- [INFORMATION GIVEN]:
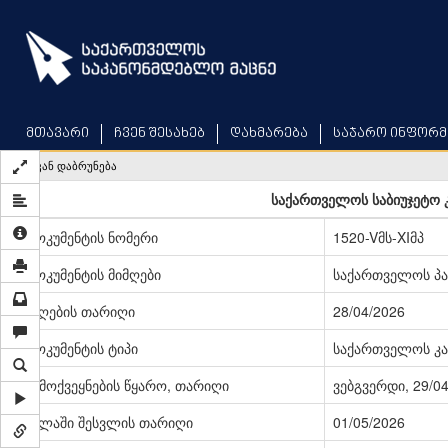
Skip
to
main
content
მთავარი
ჩვენ შესახებ
დახმარება
საჯარო ინფორმ
უკან დაბრუნება
საქართველოს საბიუჯეტო კ
დოკუმენტის ნომერი
1520-Vმს-XIმპ
დოკუმენტის მიმღები
საქართველოს პ
მიღების თარიღი
28/04/2026
დოკუმენტის ტიპი
საქართველოს კა
გამოქვეყნების წყარო, თარიღი
ვებგვერდი, 29/0
ძალაში შესვლის თარიღი
01/05/2026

- [WORK TASK]:
The records above should be written out in full and unchanged, except that pictures are dropped.

- [RESPONSE TO THIS EXERCISE]:
Skip
to
main
content
მთავარი
ჩვენ შესახებ
დახმარება
საჯარო ინფორმ
უკან დაბრუნება
საქართველოს საბიუჯეტო კ
დოკუმენტის ნომერი
1520-Vმს-XIმპ
დოკუმენტის მიმღები
საქართველოს პ
მიღების თარიღი
28/04/2026
დოკუმენტის ტიპი
საქართველოს კა
გამოქვეყნების წყარო, თარიღი
ვებგვერდი, 29/0
ძალაში შესვლის თარიღი
01/05/2026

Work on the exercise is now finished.